You do not need to memorize this code now. The important idea is: tools like pandas make it easy to quickly scan structure and quality issues.

Step 9: Quick Knowledge Check

Answer this question to check your understanding of variable types and data quality.

You have a column `delivery_time_days` that measures how many days it took for an order to arrive (0, 1, 2, 3, ...). You also see a few values like 999. Which statement is most accurate?

It is a numeric, discrete variable, and values like 999 are likely outliers or data errors.
It is a categorical, nominal variable, and 999 is just another valid category.
It is unstructured text data, and 999 means the value is missing.

Show Answer

Answer: A) It is a numeric, discrete variable, and values like 999 are likely outliers or data errors.

Delivery time in days is a count, so it is numeric and discrete. Very large values like 999, compared with typical delivery times, are likely outliers or coding errors (for example, using 999 as a placeholder for missing).

Step 10: Review Key Terms

Use these flashcards to review the main concepts from this module.
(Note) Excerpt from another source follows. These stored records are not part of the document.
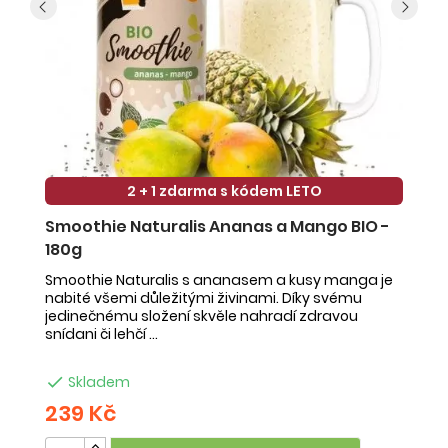
2 + 1 zdarma s kódem LETO
Smoothie Naturalis Ananas a Mango BIO -
S
180g
-
Smoothie Naturalis s ananasem a kusy manga je
Sm
nabité všemi důležitými živinami. Díky svému
ob
jedinečnému složení skvěle nahradí zdravou
ne
snídani či lehčí ...
na

Skladem
239 Kč
2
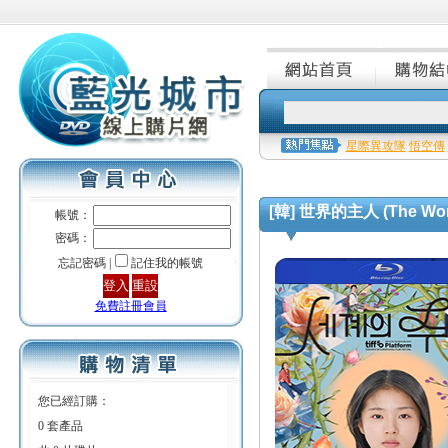
星際異攻隊
悟空傳
[韓] 世界的主人 (The World
帳號：
密碼：
忘記密碼 |
記住我的帳號
免費註冊會員
您已經訂購：
0 套產品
Structured data: Data organized in tables with rows and columns, where each column has a defined type (for example, a spreadsheet of sales with price and date).
Semi-structured data: Data with some organization (like JSON or XML) but not a fixed table schema; different records can have different fields.
Unstructured data: Data without a predefined tabular structure, such as free text, images, or audio, which must be transformed before most analyses.
Continuous variable: A numeric variable that can take many values on a range (for example, height, temperature, price).
Discrete variable: A numeric variable that takes separate values, often counts or integers (for example, number of purchases).
Categorical variable: A variable that represents groups or labels, not amounts; can be nominal (unordered) or ordinal (ordered).
Ordinal variable: A categorical variable with a clear order (for example, low/medium/high), but unequal gaps between levels.
Datetime variable: A variable that stores dates, times, or both, allowing operations like sorting by time and computing durations.
Missing value: An expected data point that is absent, often shown as NA, null, blank, or a special placeholder code.
Outlier: A value that is very far from most others; may represent a rare event or a data error.
Inconsistency: The same concept recorded in different ways (for example, "USA", "United States", "U.S."), which can break grouping and counting.
Duplicate record: The same row or event stored more than once in a dataset, leading to double-counting.

Key Terms

outlier: A data point that is very different from most others in the dataset, potentially indicating an error or rare event.
duplicate: A record that appears more than once in a dataset, which can distort counts and statistics.
text data: Unstructured strings of characters, such as comments or reviews, that often require extra processing before analysis.
type error: A mismatch between the stored data and its intended type, such as numbers stored as text.
inconsistency: A situation where the same information is recorded in different ways, making analysis harder.
missing value: An entry in a dataset where a value was expected but is not present.
structured data: Data stored in a clear row-and-column format, such as spreadsheets or relational databases, where each column has a defined type.
nominal variable: A categorical variable with no inherent order among its categories, such as colors or countries.
numeric variable: A variable that represents quantities or counts and can be used in arithmetic operations.
ordinal variable: A categorical variable whose categories have a natural order, such as ratings from 1 to 5 or small/medium/large.
datetime variable: A variable that stores dates, times, or both, enabling time-based operations like sorting and duration calculation.
discrete variable: A numeric variable that takes separate, often integer, values, such as number of items bought.
unstructured data: Data without a predefined structure, such as text documents, images, or audio recordings.
continuous variable: A numeric variable that can take many possible values within a range, such as height or temperature.
categorical variable: A variable that represents categories or labels rather than amounts, such as country or payment method.
semi-structured data: Data that has some structure (like key-value pairs in JSON) but does not fit neatly into a fixed table schema.